Start of Block

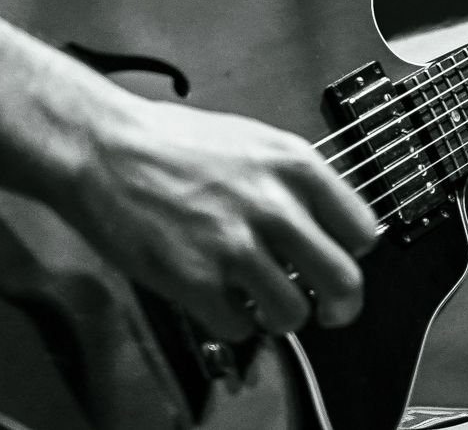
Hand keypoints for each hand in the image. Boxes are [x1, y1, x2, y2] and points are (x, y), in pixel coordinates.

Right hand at [62, 94, 379, 341]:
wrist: (105, 148)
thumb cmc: (171, 142)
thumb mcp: (253, 141)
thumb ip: (294, 182)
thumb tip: (325, 223)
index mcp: (294, 165)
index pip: (362, 230)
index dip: (352, 254)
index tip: (341, 260)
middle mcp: (273, 204)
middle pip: (342, 281)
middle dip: (339, 305)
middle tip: (327, 311)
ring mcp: (234, 244)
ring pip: (292, 313)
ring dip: (279, 315)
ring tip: (259, 301)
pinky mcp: (196, 279)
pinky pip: (238, 326)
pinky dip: (232, 322)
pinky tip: (218, 298)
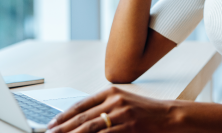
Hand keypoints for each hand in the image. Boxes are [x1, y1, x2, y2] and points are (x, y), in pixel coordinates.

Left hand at [47, 87, 176, 132]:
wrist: (170, 116)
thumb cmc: (146, 111)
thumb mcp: (124, 102)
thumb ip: (104, 108)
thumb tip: (82, 122)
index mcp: (111, 92)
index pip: (81, 104)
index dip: (64, 115)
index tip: (51, 125)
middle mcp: (114, 100)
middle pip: (82, 117)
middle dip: (63, 128)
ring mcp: (121, 114)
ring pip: (90, 127)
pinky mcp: (129, 127)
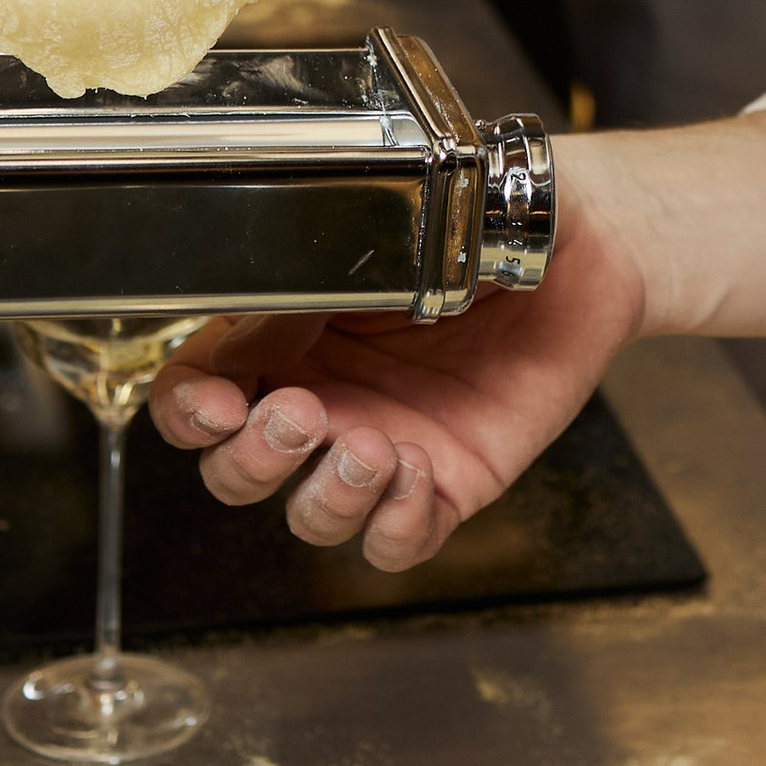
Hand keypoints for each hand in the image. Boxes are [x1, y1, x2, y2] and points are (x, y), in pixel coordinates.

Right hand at [149, 132, 649, 567]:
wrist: (578, 245)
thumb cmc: (482, 224)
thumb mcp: (392, 229)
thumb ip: (315, 271)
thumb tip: (251, 321)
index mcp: (287, 336)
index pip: (197, 394)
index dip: (188, 413)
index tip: (214, 406)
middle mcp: (324, 399)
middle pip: (236, 473)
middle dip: (252, 460)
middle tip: (302, 418)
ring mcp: (382, 446)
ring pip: (311, 517)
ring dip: (327, 497)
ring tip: (375, 448)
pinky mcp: (447, 482)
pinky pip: (395, 541)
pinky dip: (394, 525)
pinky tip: (421, 476)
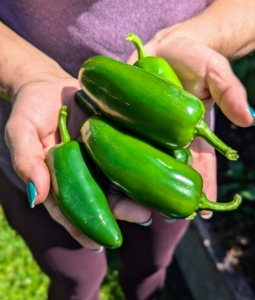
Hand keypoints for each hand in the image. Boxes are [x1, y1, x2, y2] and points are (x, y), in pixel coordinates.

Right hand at [5, 64, 150, 248]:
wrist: (49, 84)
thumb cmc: (31, 108)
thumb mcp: (21, 131)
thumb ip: (26, 162)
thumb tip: (35, 198)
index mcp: (60, 179)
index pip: (69, 210)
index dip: (82, 229)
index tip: (99, 243)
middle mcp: (84, 173)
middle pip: (103, 199)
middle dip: (122, 211)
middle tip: (143, 216)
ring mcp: (101, 158)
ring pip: (120, 182)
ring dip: (139, 194)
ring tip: (158, 202)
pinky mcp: (115, 140)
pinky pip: (129, 155)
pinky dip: (144, 165)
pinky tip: (162, 171)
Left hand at [127, 31, 252, 216]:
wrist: (164, 46)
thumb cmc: (193, 58)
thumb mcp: (214, 71)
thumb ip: (230, 91)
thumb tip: (248, 120)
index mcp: (187, 134)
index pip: (199, 165)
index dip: (203, 187)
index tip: (203, 215)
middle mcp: (162, 138)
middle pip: (163, 171)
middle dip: (162, 195)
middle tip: (158, 216)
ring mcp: (140, 131)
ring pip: (136, 163)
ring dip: (133, 186)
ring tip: (128, 208)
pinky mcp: (119, 119)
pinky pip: (113, 141)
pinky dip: (109, 158)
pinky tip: (103, 176)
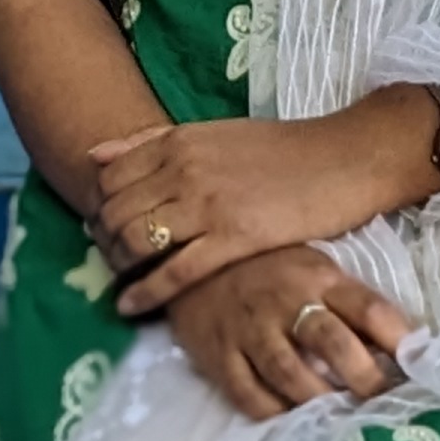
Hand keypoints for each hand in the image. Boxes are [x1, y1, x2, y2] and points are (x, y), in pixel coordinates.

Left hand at [88, 97, 439, 314]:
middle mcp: (184, 169)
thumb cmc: (284, 150)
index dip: (98, 209)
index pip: (110, 179)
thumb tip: (94, 154)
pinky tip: (130, 306)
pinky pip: (175, 272)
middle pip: (114, 212)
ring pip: (136, 241)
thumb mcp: (214, 133)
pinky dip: (145, 292)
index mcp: (179, 141)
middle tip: (110, 261)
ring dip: (120, 267)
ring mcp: (208, 204)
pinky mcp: (235, 238)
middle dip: (104, 242)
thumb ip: (154, 142)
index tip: (104, 228)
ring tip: (123, 281)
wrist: (345, 157)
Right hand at [169, 247, 412, 421]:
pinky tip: (293, 425)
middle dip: (365, 379)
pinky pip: (248, 395)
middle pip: (333, 343)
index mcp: (319, 277)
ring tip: (342, 422)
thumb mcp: (314, 268)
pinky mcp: (218, 356)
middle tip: (382, 405)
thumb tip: (408, 345)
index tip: (420, 368)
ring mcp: (249, 330)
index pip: (370, 308)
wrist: (188, 260)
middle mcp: (286, 302)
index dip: (401, 341)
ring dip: (321, 403)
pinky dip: (274, 414)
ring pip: (291, 374)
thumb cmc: (267, 266)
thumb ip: (351, 304)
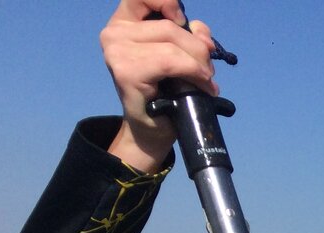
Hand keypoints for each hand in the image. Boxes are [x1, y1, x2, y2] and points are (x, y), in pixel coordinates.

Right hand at [100, 0, 218, 170]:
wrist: (153, 129)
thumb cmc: (166, 92)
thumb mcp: (180, 55)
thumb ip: (191, 35)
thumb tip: (202, 33)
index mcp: (126, 22)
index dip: (170, 3)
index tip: (184, 21)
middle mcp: (115, 33)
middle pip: (171, 26)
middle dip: (199, 50)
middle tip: (208, 72)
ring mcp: (116, 51)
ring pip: (173, 45)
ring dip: (199, 66)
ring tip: (206, 82)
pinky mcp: (126, 71)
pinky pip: (170, 62)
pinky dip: (193, 73)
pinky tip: (203, 87)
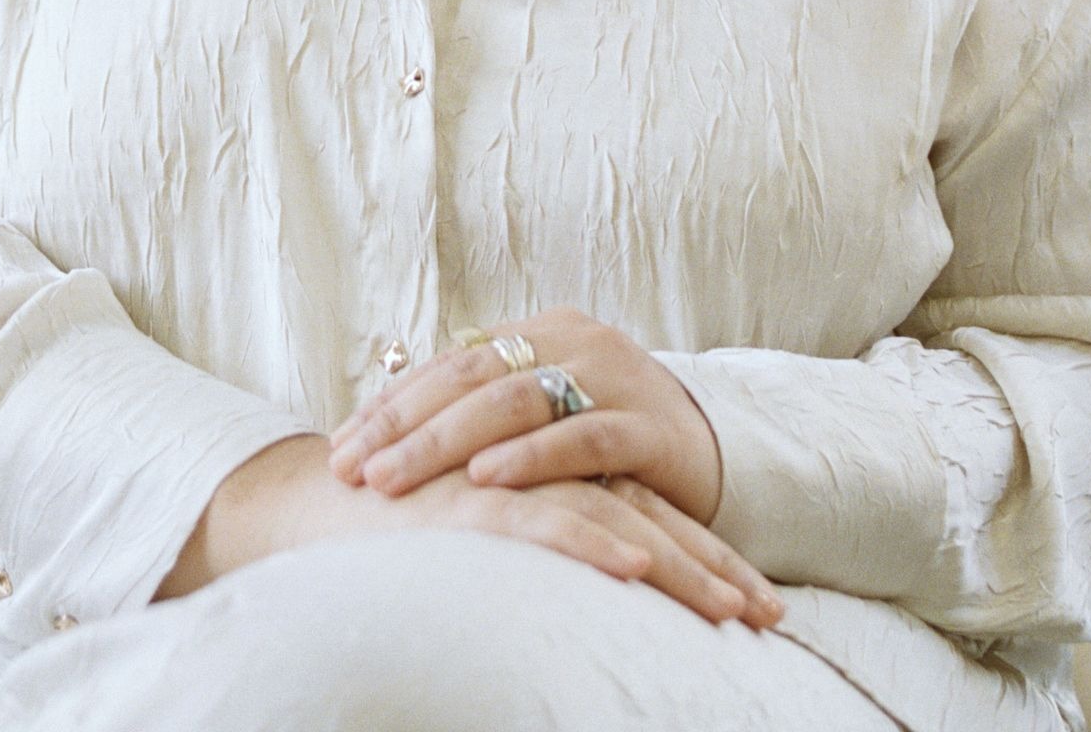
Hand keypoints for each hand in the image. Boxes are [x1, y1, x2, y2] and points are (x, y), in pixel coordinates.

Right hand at [162, 433, 781, 629]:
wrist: (318, 505)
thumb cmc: (400, 530)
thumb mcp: (487, 540)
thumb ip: (542, 541)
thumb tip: (606, 580)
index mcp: (554, 481)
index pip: (647, 515)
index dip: (703, 556)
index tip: (759, 604)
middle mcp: (542, 476)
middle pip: (650, 516)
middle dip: (714, 567)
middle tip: (772, 616)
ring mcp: (511, 483)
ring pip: (618, 521)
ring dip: (682, 568)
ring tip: (736, 613)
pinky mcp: (473, 502)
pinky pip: (547, 520)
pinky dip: (593, 543)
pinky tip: (636, 567)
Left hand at [327, 307, 727, 530]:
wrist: (723, 451)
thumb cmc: (616, 444)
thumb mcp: (549, 418)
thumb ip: (487, 412)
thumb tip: (389, 429)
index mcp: (541, 332)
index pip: (450, 361)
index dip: (392, 403)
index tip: (338, 445)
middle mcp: (573, 341)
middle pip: (471, 377)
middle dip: (402, 425)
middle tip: (348, 467)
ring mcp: (614, 376)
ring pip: (516, 401)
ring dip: (445, 441)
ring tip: (393, 477)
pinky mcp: (650, 425)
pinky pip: (585, 434)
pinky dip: (531, 457)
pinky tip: (486, 478)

End of Block

● Work instruction
Reproduce the data above exactly, but only from the line containing "middle dip: (199, 50)" through the line containing "pinky pip: (547, 520)". Omit all pictures.

● Problem solution
middle dip: (199, 50)
middle tip: (208, 72)
ring mcp: (116, 51)
ring pip: (173, 45)
ring dip: (199, 66)
ring tip: (206, 82)
pinky mcp: (126, 71)
pinky pip: (170, 62)
pinky dip: (193, 73)
pinky tip: (203, 87)
Hand keypoints for each hand in the image. Boxes are [x1, y1, x2, y2] and points are (x, y), in pixel coordinates.

Right hand at [162, 433, 781, 629]:
wrist: (318, 505)
thumb cmc: (400, 530)
thumb mcp: (487, 540)
thumb ip: (542, 541)
thumb tip: (606, 580)
index mcp: (554, 481)
index pip: (647, 515)
index dip: (703, 556)
index tip: (759, 604)
middle mcp: (542, 476)
middle pip: (650, 516)
middle dip: (714, 567)
middle tip: (772, 616)
ring mcp: (511, 483)
ring pip: (618, 521)
ring dip: (682, 568)
ring tip: (736, 613)
pinky mcp: (473, 502)
pinky pip: (547, 520)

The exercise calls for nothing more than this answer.